Milano, 11 novembre 2025 – Il petrolio apre in calo sui mercati internazionali. Il WTI scende sotto i 60 dollari al barile, fermandosi a 59,8 dollari (-0,41%). Il Brent del Mare del Nord perde lo 0,39%, a 63,81 dollari. Dietro questa flessione, gli operatori segnalano un mix di dubbi sulla domanda globale e tensioni geopolitiche.
Petrolio in calo: cosa sta succedendo
Gli esperti di Goldman Sachs spiegano che il prezzo scende per due motivi principali. Primo, la domanda di greggio si indebolisce, soprattutto in Asia. La crescita cinese, che pesa molto, va più lenta del previsto. Secondo, le scorte di petrolio negli Stati Uniti sono in aumento: ieri l’Energy Information Administration ha comunicato un incremento di circa 3,2 milioni di barili nell’ultima settimana.
“Il mercato vede meno pressione sulla domanda, mentre l’offerta resta alta”, dice Marco Ferri di Intesa Sanpaolo, raggiunto telefonicamente poco dopo le 9. “Solo un taglio netto della produzione da parte dell’OPEC potrebbe cambiare le cose. Al momento però non arrivano segnali in questa direzione”.

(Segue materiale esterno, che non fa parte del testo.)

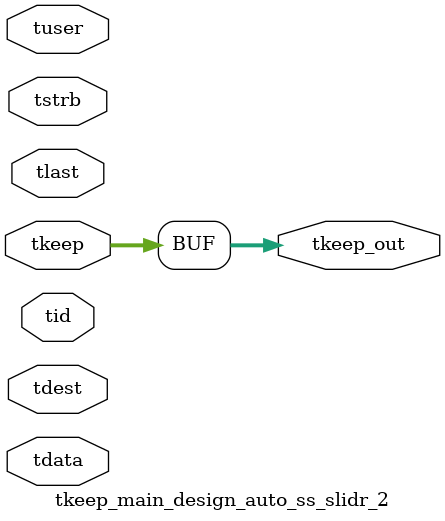
<source format=v>


`timescale 1ps/1ps

module tkeep_main_design_auto_ss_slidr_2 #
(
parameter C_S_AXIS_TDATA_WIDTH = 32,
parameter C_S_AXIS_TUSER_WIDTH = 0,
parameter C_S_AXIS_TID_WIDTH   = 0,
parameter C_S_AXIS_TDEST_WIDTH = 0,
parameter C_M_AXIS_TDATA_WIDTH = 32
)
(
input  [(C_S_AXIS_TDATA_WIDTH == 0 ? 1 : C_S_AXIS_TDATA_WIDTH)-1:0     ] tdata,
input  [(C_S_AXIS_TUSER_WIDTH == 0 ? 1 : C_S_AXIS_TUSER_WIDTH)-1:0     ] tuser,
input  [(C_S_AXIS_TID_WIDTH   == 0 ? 1 : C_S_AXIS_TID_WIDTH)-1:0       ] tid,
input  [(C_S_AXIS_TDEST_WIDTH == 0 ? 1 : C_S_AXIS_TDEST_WIDTH)-1:0     ] tdest,
input  [(C_S_AXIS_TDATA_WIDTH/8)-1:0 ] tkeep,
input  [(C_S_AXIS_TDATA_WIDTH/8)-1:0 ] tstrb,
input                                                                    tlast,
output [(C_M_AXIS_TDATA_WIDTH/8)-1:0 ] tkeep_out
);

assign tkeep_out = {tkeep[3:0]};

endmodule


</source>
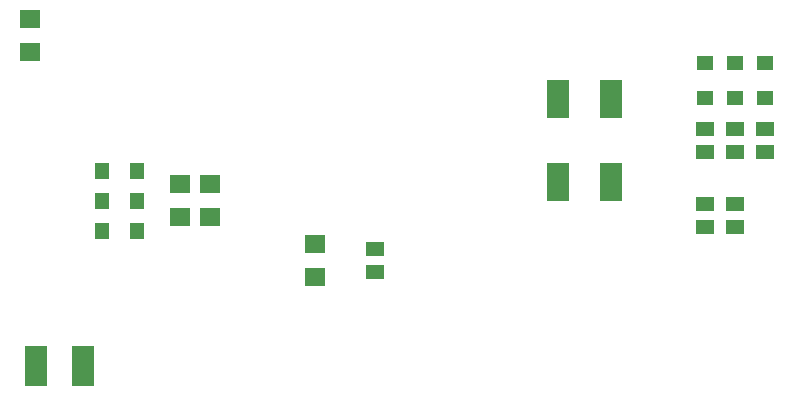
<source format=gbp>
G75*
%MOIN*%
%OFA0B0*%
%FSLAX24Y24*%
%IPPOS*%
%LPD*%
%AMOC8*
5,1,8,0,0,1.08239X$1,22.5*
%
%ADD10R,0.0748X0.1339*%
%ADD11R,0.0709X0.0630*%
%ADD12R,0.0472X0.0551*%
%ADD13R,0.0630X0.0512*%
%ADD14R,0.0591X0.0512*%
%ADD15R,0.0551X0.0472*%
%ADD16R,0.0750X0.1250*%
D10*
X010332Y001700D03*
X011868Y001700D03*
D11*
X015100Y006649D03*
X016100Y006649D03*
X016100Y007751D03*
X015100Y007751D03*
X019600Y005751D03*
X019600Y004649D03*
X010100Y012149D03*
X010100Y013251D03*
D12*
X012509Y008200D03*
X013691Y008200D03*
X013691Y007200D03*
X013691Y006200D03*
X012509Y006200D03*
X012509Y007200D03*
D13*
X021600Y005574D03*
X021600Y004826D03*
D14*
X032600Y006326D03*
X032600Y007074D03*
X033600Y007074D03*
X033600Y006326D03*
X033600Y008826D03*
X032600Y008826D03*
X032600Y009574D03*
X033600Y009574D03*
X034600Y009574D03*
X034600Y008826D03*
D15*
X034600Y010609D03*
X033600Y010609D03*
X032600Y010609D03*
X032600Y011791D03*
X033600Y011791D03*
X034600Y011791D03*
D16*
X029475Y010575D03*
X027725Y010575D03*
X027725Y007825D03*
X029475Y007825D03*
M02*

</source>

Reazioni a Milano e in Europa
Il WTI sotto i 60 dollari non si vedeva da mesi. A Piazza Affari, il settore energetico ha reagito con prudenza. Titoli come Eni e Saipem sono partiti in lieve calo, in linea con i mercati internazionali. Anche le altre borse europee hanno mostrato cautela.
Per gli automobilisti, il calo del petrolio potrebbe portare a un leggero calo dei prezzi alla pompa. Ma, come ricordano fonti del Ministero delle Imprese e del Made in Italy, “l’impatto sui carburanti non è mai immediato e dipende da vari fattori, come il cambio euro-dollaro e le tasse locali”. Insomma, per vedere un risparmio concreto servirà aspettare qualche giorno.
Cosa aspettarsi nelle prossime settimane
Secondo le stime raccolte da Reuters, il mercato resterà instabile ancora per un po’. Tutti guardano alla riunione dell’OPEC+ a Vienna il 27 novembre. Alcuni grandi produttori, come Arabia Saudita e Russia, hanno fatto capire che non hanno intenzione di aumentare la produzione nel breve periodo.
“Se la domanda globale non si riprende e le scorte continuano a salire, il Brent potrebbe scendere sotto i 62 dollari”, confida un trader di Londra che segue da vicino il mercato. “Molto dipenderà anche da come va l’economia americana e dalle tensioni in Medio Oriente”.
Il settore italiano tra cautela e preoccupazioni
Nel settore petrolifero italiano regna la prudenza. “La situazione resta incerta”, ammette un manager di una grande compagnia energetica nazionale che preferisce restare anonimo. “Siamo abituati a queste oscillazioni, ma se i prezzi restano bassi a lungo, gli investimenti potrebbero soffrirne”.
Anche le associazioni dei consumatori tengono d’occhio la situazione. “Seguiamo con attenzione l’andamento dei prezzi dei carburanti nei prossimi giorni”, dice Massimiliano Dona, presidente dell’Unione Nazionale Consumatori. “Ci aspettiamo che le compagnie trasferiscano in fretta i benefici ai cittadini”.
Uno sguardo oltre i confini
A livello internazionale, il calo del petrolio si inserisce in un quadro complesso. La crescita globale rallenta, la transizione verso le energie pulite accelera e le tensioni geopolitiche – dalla crisi in Medio Oriente alle sanzioni contro la Russia – pesano sui mercati.
Per ora, il dato certo è questo: WTI sotto i 60 dollari, Brent poco sopra i 63. Un segnale che il mercato resta fragile. Le prossime settimane saranno decisive per capire se si tratta solo di una pausa o dell’inizio di una nuova fase di ribasso.